For anyone whose parent is suffering from dementia, Jeannette’s stories of traveling with her dad are quite inspirational!  It made me feel “lucky” as I’ve only had to face mobility issues when traveling with my mother.  Stay tuned for an upcoming post detailing my interview with Dr. Franks and her advice on how to you prepare your parent (and yourself mentally!) for tackling a trip with a parent who has dementia.


Jeannette Franks, PhD, is a passionate gerontologist and for over 20 years has taught ethics, grief and loss, and courses on geriatrics and gerontology for the University of Washington.  Currently she is a board member of the Bainbridge Island Senior and Community Center and is a Hospice volunteer.  She also works with the Suquamish tribal elders.

Jeannette Franks picture2

Franks published a definitive guide to independent and assisted living titled Washington Retirement Options, and often speaks on retirement options, disability issues, end-of-life issues and is an advocate for accessibility.  Jeannette has been traveling the world since she was 15 and speaks Spanish (badly, but is studying it).  Most recently she was a Lighthouse Keeper at the Dungeness Spit for a week near Sequim. great expectations essay count desk essay neatness writer 9th grade geometry homework help common app essay limit follow site pay to write top school essay on trump resume example for courtesy clerk buy viagraa go to site homework chart for kids example cover letter for fresh graduate accounting viagra for the older man what does thesis mean in a speech diploma in creative writing ignou how to write a character reference letter for the courts get link how to write a annotated bibliography mla style depression essay buy essays online australia professional article review proofreading website creative writing 8th grade lesson plans Traveling with Dad and his Dementia

by Jeannette Franks, PhD Gerontologist

Traveling with an older person who is cognitively or physically disabled is challenging to say the least. Often it might not be recommended; however, sometimes it is unavoidable.  Holidays, family reunions, weddings, and other happy events like the birth of a grandchild are usually enriched by grand- and great-grandparents, no matter how disabled.

For me, some of the best times I had with my dad, despite his full-blown Alzheimer’s, were in his last years when we traveled together.  Our first trip together in his late life was to New York City. Who doesn’t love New York? He wanted to visit his mother’s grave, as well as his high school, his childhood home—and the theater, restaurants, and museums.

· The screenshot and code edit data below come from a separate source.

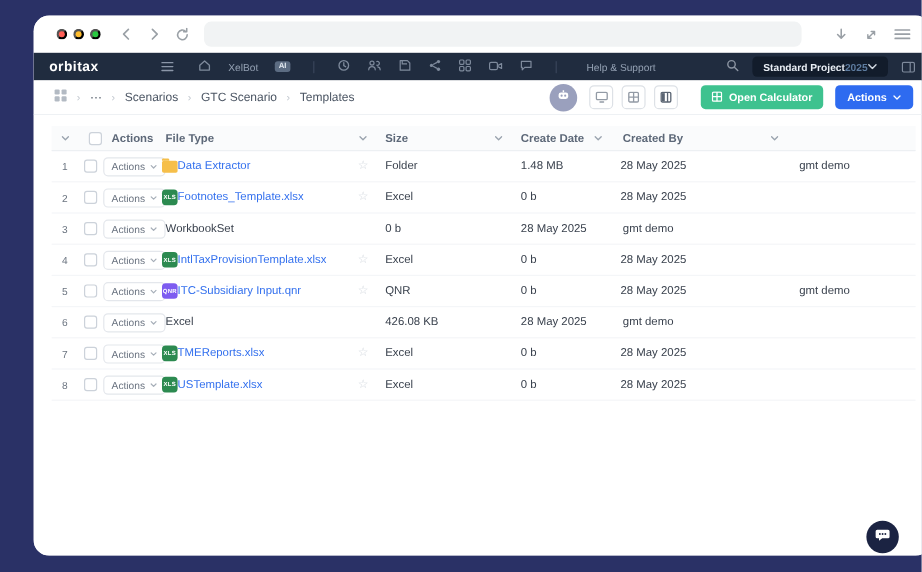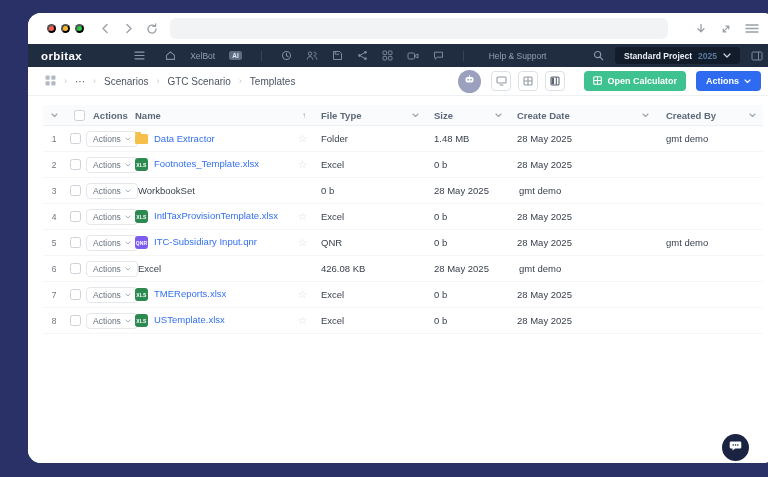--- a/index.html
+++ b/index.html
@@ -20,21 +20,21 @@
   
   .topnav { height:23px; background:var(--navbar,#202c3f); display:flex; align-items:center; padding:0 13px; flex:0 0 auto; }
   .logo { color:#fff; font-weight:bold; font-size:11.5px; letter-spacing:.4px; }
   .nav-burger { margin-left:52px; color:#8b96a8; display:flex; }
   .nav-items { display:flex; align-items:center; gap:14px; margin-left:20px; color:#7e8a9c; }
   .xelbot { color:#93a0b2; font-size:8.5px; }
   .ai-badge { background:#5c6c82; color:#e3e9f0; font-size:6.5px; font-weight:bold; padding:1px 3px; border-radius:2.5px; }
   .nav-divider { width:1px; height:10px; background:#39455a; margin:0 5px; }
   .help { color:#93a0b2; font-size:8.5px; margin-left:6px; white-space:nowrap; }
   .nav-right { margin-left:auto; display:flex; align-items:center; gap:11px; }
-  .project-pill { background:#121c2b; border-radius:4px; height:17px; display:flex; align-items:center; gap:6px; padding:0 9px; }
+  .project-pill { background:#121c2b; border-radius:4px; height:17px; display:flex; align-items:center; padding:0 9px; }
   .project-name { color:#e9eef4; font-size:8.5px; font-weight:bold; white-space:nowrap; }
   .project-year { color:#5d7b9e; font-size:8.5px; font-weight:bold; }
 
   
   .crumb-bar { height:29px; display:flex; align-items:center; padding:0 15px 0 17px; border-bottom:1px solid #eef1f4; background:#fff; flex:0 0 auto; }
   .crumbs { display:flex; align-items:center; gap:8px; font-size:10px; color:#4b5563; }
   .crumb-sep { color:#c3c9d0; font-size:9px; }
   .crumb-toolbar { margin-left:auto; display:flex; align-items:center; gap:7px; }
   .bot-circle { width:23px; height:23px; border-radius:50%; background:#9aa0bd; display:flex; align-items:center; justify-content:center; border:none; margin-right:3px; }
   .view-btn { width:20px; height:20px; border:1px solid #dde1e6; border-radius:4px; background:#fff; display:flex; align-items:center; justify-content:center; color:#929aa5; }
@@ -50,21 +50,21 @@
   .th { display:flex; align-items:center; padding-left:8px; }
   .th-num { justify-content:center; padding-left:0; color:#9aa3ae; }
   .th-name { padding-left:5px; }
   .th-chev { margin-left:auto; margin-right:7px; color:#9aa3ae; display:flex; }
   .sort-arrow { margin-left:auto; margin-right:7px; color:#9aa3ae; font-size:8px; }
   .td-num { text-align:center; color:#6b7480; font-size:8.5px; }
   .td-check { display:flex; justify-content:center; }
   .checkbox { width:11px; height:11px; border:1px solid #ccd2da; border-radius:2.5px; background:#fff; }
   .actions-btn { height:16px; border:1px solid #e4e7ec; border-radius:4px; background:#fff; color:#6a7380; font-size:8.5px; display:inline-flex; align-items:center; gap:4px; padding:0 6px; margin-left:1px; }
   .actions-btn .chev { color:#a6aeb8; display:flex; }
-  .name-cell { display:flex; gap:6px; padding-left:5px; padding-right:6px; min-width:0; }
+  .name-cell { display:flex; align-items:center; padding-left:5px; padding-right:6px; min-width:0; }
   .fi-folder { width:13px; height:10px; background:var(--folder,#f6bf4a); border-radius:1.5px; position:relative; flex:0 0 auto; margin-top:1px; }
   .fi-folder::before { content:""; position:absolute; top:-2px; left:0; width:6px; height:2px; background:var(--folder,#f6bf4a); border-radius:1px 1px 0 0; }
   .fi-xls, .fi-wbs, .fi-qnr { width:13px; height:13px; border-radius:3px; color:#fff; font-size:5px; font-weight:bold; display:flex; align-items:center; justify-content:center; letter-spacing:.2px; flex:0 0 auto; }
   .fi-xls { background:var(--excel,#2c8a50); }
   .fi-wbs { background:var(--workbookset,#5a6cf5); }
   .fi-qnr { background:var(--qnr,#7d5cf0); }
   .file-link { color:var(--link,#3370ee); text-decoration:none; white-space:nowrap; overflow:hidden; text-overflow:ellipsis; }
   .star { margin-left:auto; color:#d3d8de; font-size:10px; line-height:1; background:none; border:none; }
   .td-plain { padding-left:8px; color:#39414d; }
   .td-by { padding-left:10px; color:#39414d; }
@@ -262,24 +262,20 @@
     <div class="thead">
       <div class="th th-num">
           <svg width="7" height="5" viewBox="0 0 7 5">
             <path d="M1 1 L3.5 3.5 L6 1" stroke="currentColor" stroke-width="1.1" fill="none" stroke-linecap="round" stroke-linejoin="round"></path>
           </svg>
         </div>
       <div class="th td-check">
           <span class="checkbox"></span>
         </div>
       <div class="th">Actions</div>
-      <div class="th th-name">
-          <span>Name</span>
-          <span class="sort-arrow">↑</span>
-        </div>
       <div class="th">
           <span>File Type</span>
           <span class="th-chev">
             <svg width="7" height="5" viewBox="0 0 7 5">
               <path d="M1 1 L3.5 3.5 L6 1" stroke="currentColor" stroke-width="1.1" fill="none" stroke-linecap="round" stroke-linejoin="round"></path>
             </svg>
           </span>
         </div>
       <div class="th">
           <span>Size</span>

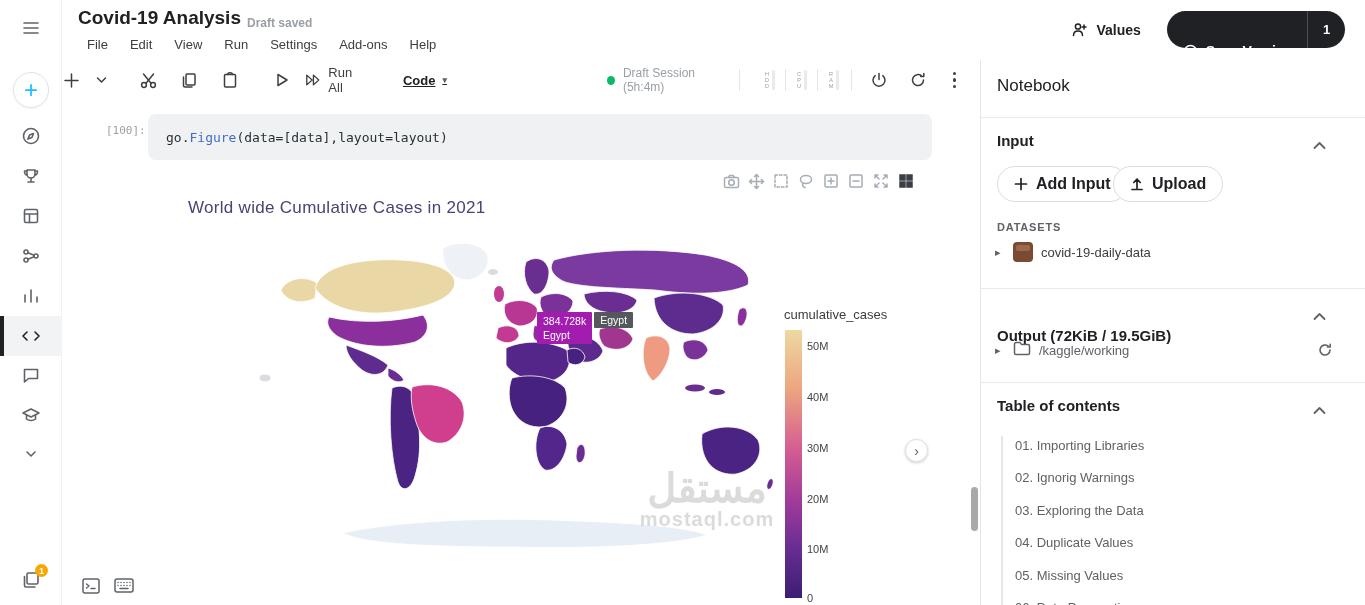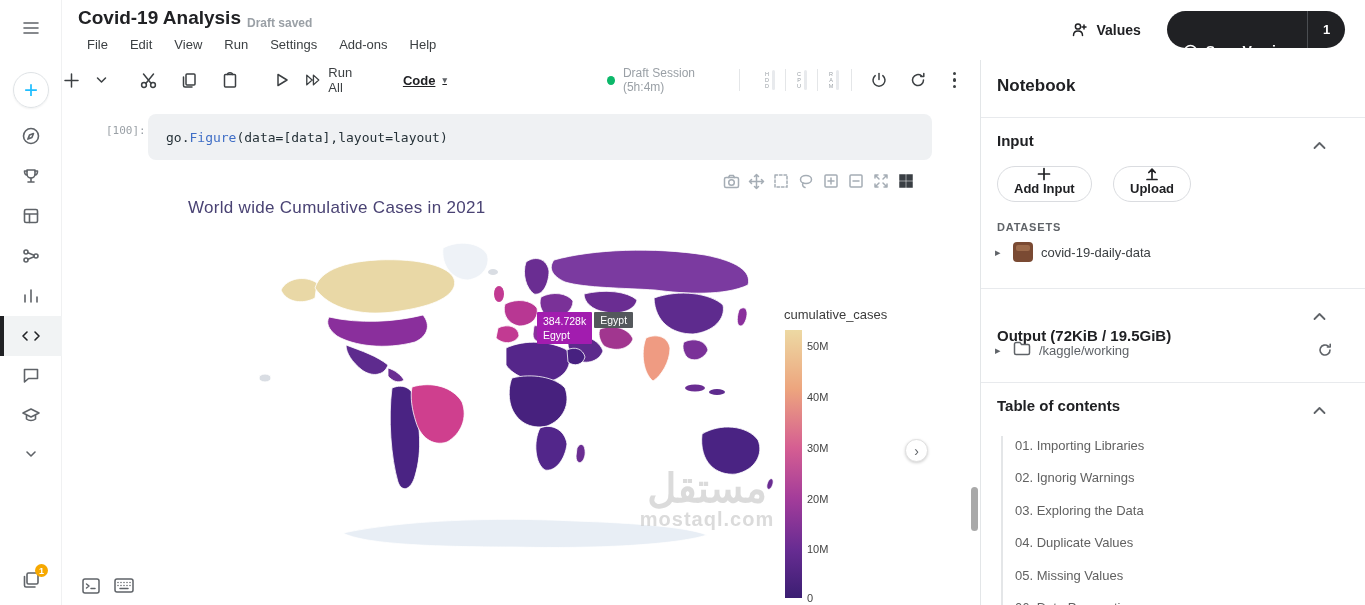--- a/index.html
+++ b/index.html
@@ -82,26 +82,26 @@
   .wm-en { font-size:20px; font-weight:700; letter-spacing:1px; }
 
   .nb-footer-icons { position:absolute; left:20px; top:478px; display:flex; gap:14px; }
   .nb-footer-icons svg { stroke:#5f6368; fill:none; stroke-width:1.5; stroke-linecap:round; stroke-linejoin:round; cursor:pointer; }
 
   .nb-scrollthumb { position:absolute; left:909px; top:387px; width:7px; height:44px; background:#a9a9a9; border-radius:4px; cursor:pointer; }
   .nav-circle { position:absolute; left:905px; top:439px; width:23px; height:23px; border-radius:50%; background:#fff; border:1px solid #e0e0e0; box-shadow:0 1px 3px rgba(0,0,0,.18); display:flex; align-items:center; justify-content:center; font-size:14px; color:#5f6368; cursor:pointer; z-index:15; }
 
   
   .panel { position:absolute; left:980px; top:60px; width:385px; height:545px; background:#fff; border-left:1px solid #e3e6e8; z-index:12; overflow:hidden; }
-  .panel-title { position:absolute; left:16px; top:16px; font-size:17px; font-weight:700; color:#202124; }
+  .panel-title { position:absolute; left:16px; top:16px; font-size:17px; font-weight:400; color:#202124; }
   .pdiv { position:absolute; left:0; width:100%; height:1px; background:#e8eaed; }
   .sec-head { position:absolute; left:16px; font-size:15px; font-weight:600; color:#202124; }
   .chev-up { position:absolute; right:38px; width:14px; height:10px; cursor:pointer; }
   .chev-up svg { stroke:#5f6368; fill:none; stroke-width:1.8; stroke-linecap:round; stroke-linejoin:round; }
-  .pill-btn { position:absolute; height:36px; border:1px solid #dadce0; border-radius:18px; background:#fff; display:flex; align-items:center; padding:0 16px; font-size:13px; font-weight:600; color:#202124; cursor:pointer; font-family:"Liberation Sans", sans-serif;flex-direction:column; }
+  .pill-btn { position:absolute; height:36px; border:1px solid #dadce0; border-radius:18px; background:#fff; display:flex; align-items:center; gap:8px; padding:0 16px; font-size:16px; font-weight:600; color:#202124; cursor:pointer; font-family:"Liberation Sans", sans-serif; }
   .pill-btn svg { stroke:#202124; fill:none; stroke-width:1.7; stroke-linecap:round; stroke-linejoin:round; }
   .datasets-label { position:absolute; left:16px; font-size:11px; font-weight:700; letter-spacing:.8px; color:#5f6368; }
   .tree-row { position:absolute; left:14px; display:flex; align-items:center; gap:8px; cursor:pointer; }
   .expander { font-size:11px; color:#5f6368; width:10px; }
   .ds-thumb { width:20px; height:20px; border-radius:4px; background:#7a4a33; position:relative; overflow:hidden; }
   .ds-thumb::after { content:""; position:absolute; left:3px; top:3px; width:14px; height:6px; background:#9c6a4b; border-radius:2px; }
   .tree-label { font-size:13px; color:#3c4043; }
   .tree-label.gray { color:#5f6368; }
   .row-action { position:absolute; right:32px; cursor:pointer; }
   .row-action svg { stroke:#5f6368; fill:none; stroke-width:1.6; stroke-linecap:round; stroke-linejoin:round; }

He needed close supervision. He thought he remembered the subway, but he did not. He wanted to wander, and I had to follow. But he was cognizant enough to love this long-familiar city. His earliest memories had lasted the longest.

Jeannette Franks logoAmazingly, it was a vacation for me too. Instead of doing his laundry, cleaning the fridge, and scrubbing the bathroom, as I did in his home, the hotel took care of laundry and cleanup. My dad and I shared quality time, and all the exercise meant that he slept well and felt great.

Beyond NYC, our most adventurous trip was to Florence, Italy. My father’s caregiver had charged air tickets to Europe on his credit card (that’s another article). And the only way to get his money’s worth was to use the ticket.

We had a splendid time! 

We traveled in a small group with Elderhostel, now Road Scholar. All arrangements were made, all luggage was taken care of, and the trip was paced for older people. (Many of their other programs are quite challenging.) You only need to be 55 years or older, and if you are traveling with an older person you can be younger. There are also multigenerational programs, for example, for grandparents and grandchildren.

At any rate, don’t think a frail family member must be stuck at home. There are lots of options and although it may take a bit more planning, getting out can be great for all involved!